On the defense of the respondents, they aver that failed to allege in their
complaint a specific legal right violated by the respondent Secretary and that their
complaints are nothing but vague and nebulous allegations concerning an
“environmental right” which supposedly entitles the petitioners to the “protection by the
state in its capacity as parens patriae.” And such allegations do not reveal a valid cause
of action. Further, they claim that the complaint is a matter of a political jurisdiction
and not a subject matter for the court. The trial court however dismissed the allegations
of the petitioners, and thus the case was brought before the Supreme Court.

ISSUE:
Whether or not the state policy concerning the right of the people to a balanced
and healthful ecology has been violated, amongst the other allegations.

HELD:
Yes. Under Article II, of the 1987 Constitution it explicitly provides in Section 16
that “the State shall protect and advance the right of the people to a balanced and
healthful ecology in accord with the rhythm and harmony of nature.” It is the petitioners’
right to protect and advance the said right. A denial or violation of that right by the other
who has the correlative duty or obligation to respect or protect the same gives rise to a
cause of action. Wherefore when the respondent-Judge granted the Timber License
Agreements, it had been on the violation of the said policy. Moreover, the TLA’s are not
contracts and the non-impairment clause that the respondents used as defense cannot
be invoked.
The Writ of Kalikasan, A.M. No. 09-6-8 SC Rule 7

In re Yamashita, 327 U.S. 1(1946)

FACTS:

Petitioner was the Commanding General of the Fourteenth Army Group of the
Imperial Japanese Army in the Philippine Islands wherein he surrendered to the United
States Army and became a prisoner of war.

At that time, respondent was the Commanding General of the United States Army
Forceswhose command embraced the Philippine Islands. The latter then appointed a
military commission to try the petitioner on a charge of violation of the law of war for he
had failed in his duty as an army commander to control the operations of his troops,
"permitting them to commit" atrocities against the civilian population and prisoners of
war. Upon conviction, Yamashita applied for a writ of habeas corpus assailing lack of
jurisdiction among others. However, petitioner was found guilty of the crime charged
and was then sentenced to death.

ISSUE:
Whether or not the military commission in question unlawfully created, thereby
warranting the grant of habeas corpus in favor of petitioner.

HELD:

No. The Supreme Court denied and the case was elevated to the US Supreme
Court which found Yamashita guilty and sentenced him to death.

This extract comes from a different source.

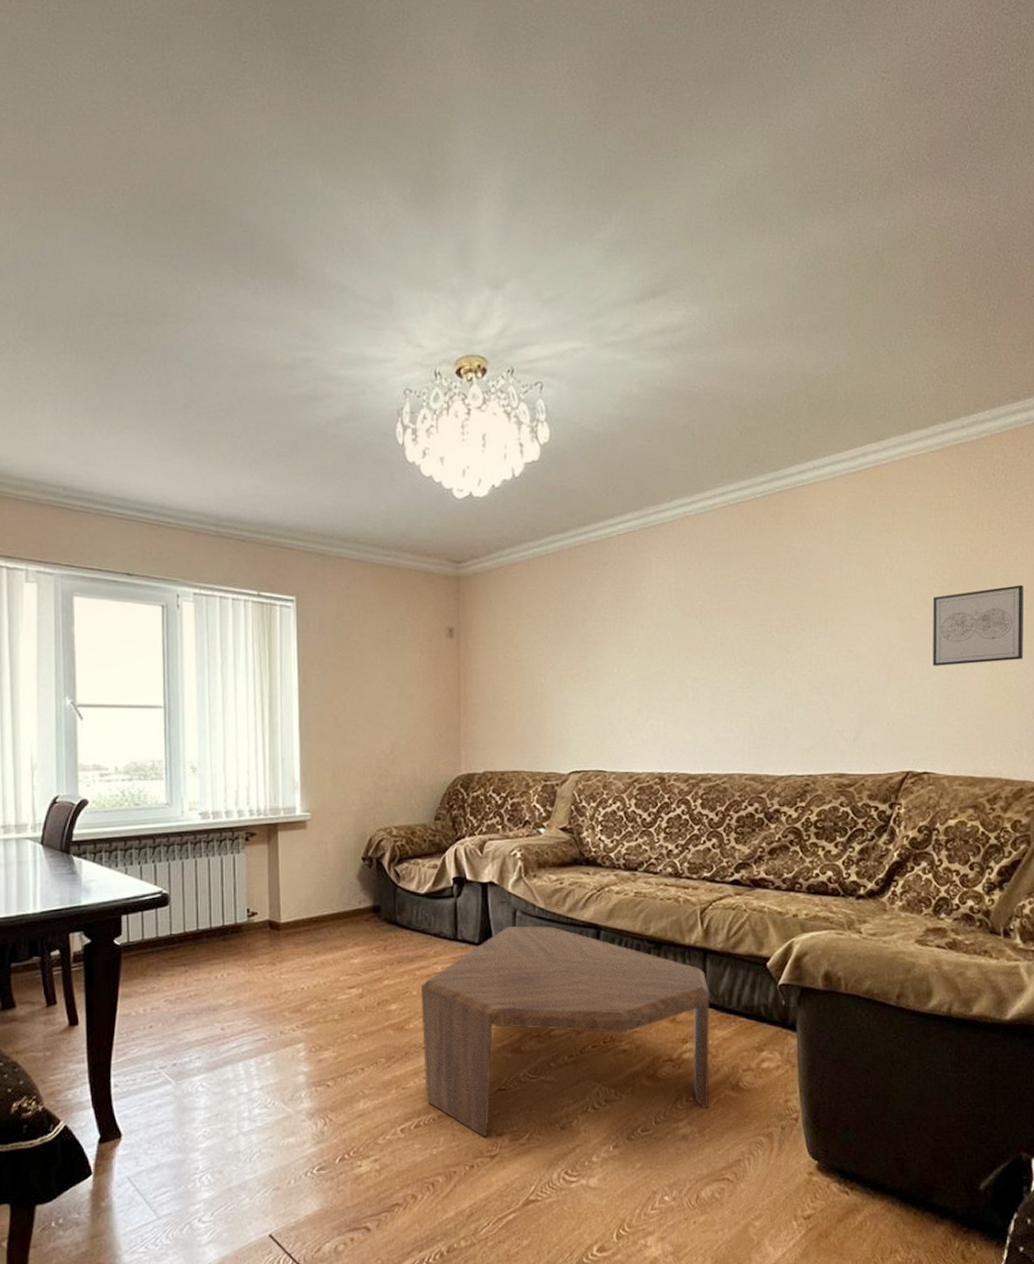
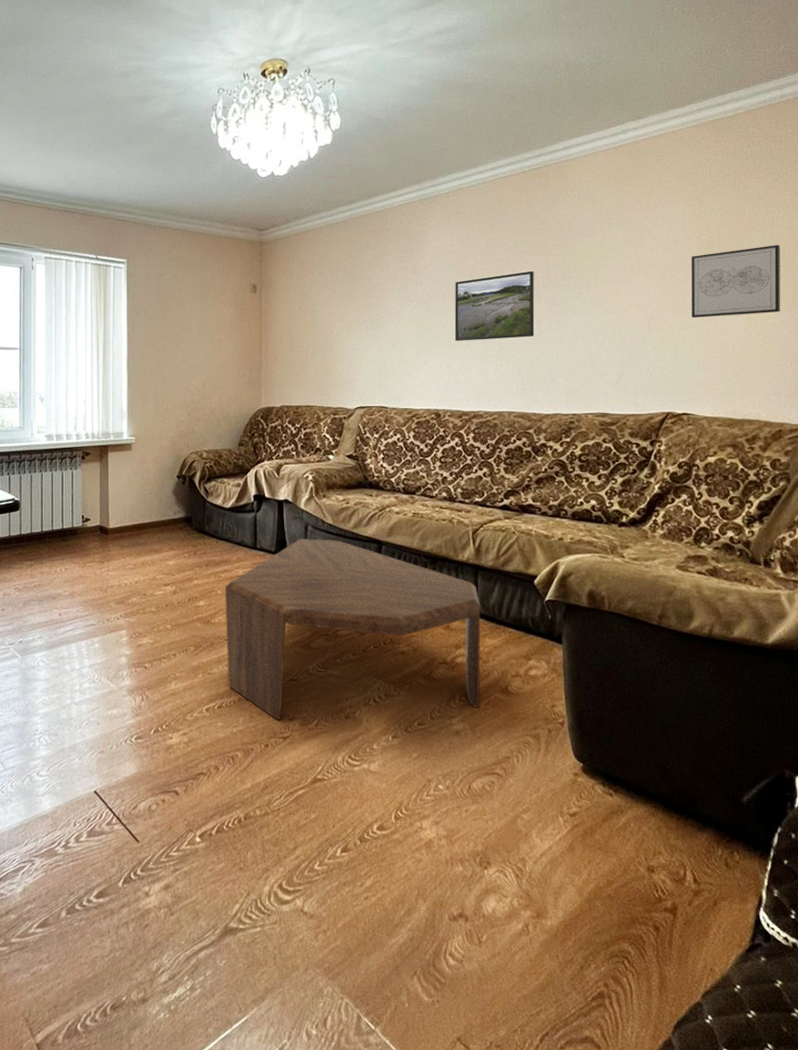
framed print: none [680,612,768,695] -> present [454,270,535,342]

In its ruling the court
invoke that under the International Law on the law of war, violations of war have to be
avoided through the control of the operations of war by commanders who are
responsible for their subordinates. Yamashita, as the commander, was under an
“affirmative duty to take such measures as were within his power and appropriate in
the circumstances to protect prisoners of war and the civilian population.
The court disagreed and denied the writ.

First, the commission was not only created by a commander competent to appoint
it, but his order conformed to the established policy of the government and was
in complete conformity with the Articles of War, 10 U.S.C.S. §§ 1471-1593.

Second, there was authority to convene the commission, even after hostilities had
ended, to try violations of the law of war that were committed before the war's
cessation, at least until peace was officially recognized by treaty or proclamation.
Third, the charge against petitioner, which alleged that he breached his duty to
control the operations of the members of his command by permitting them to
commit specified atrocities, adequately alleged a violation of the law of war.
And finally, petitioner was not entitled to any of the protections afforded by the
Geneva
Convention, part 3, Chapter 3, § V, Title III, because that chapter applied only to persons
subjected to judicial proceedings for offenses committed while prisoners of war.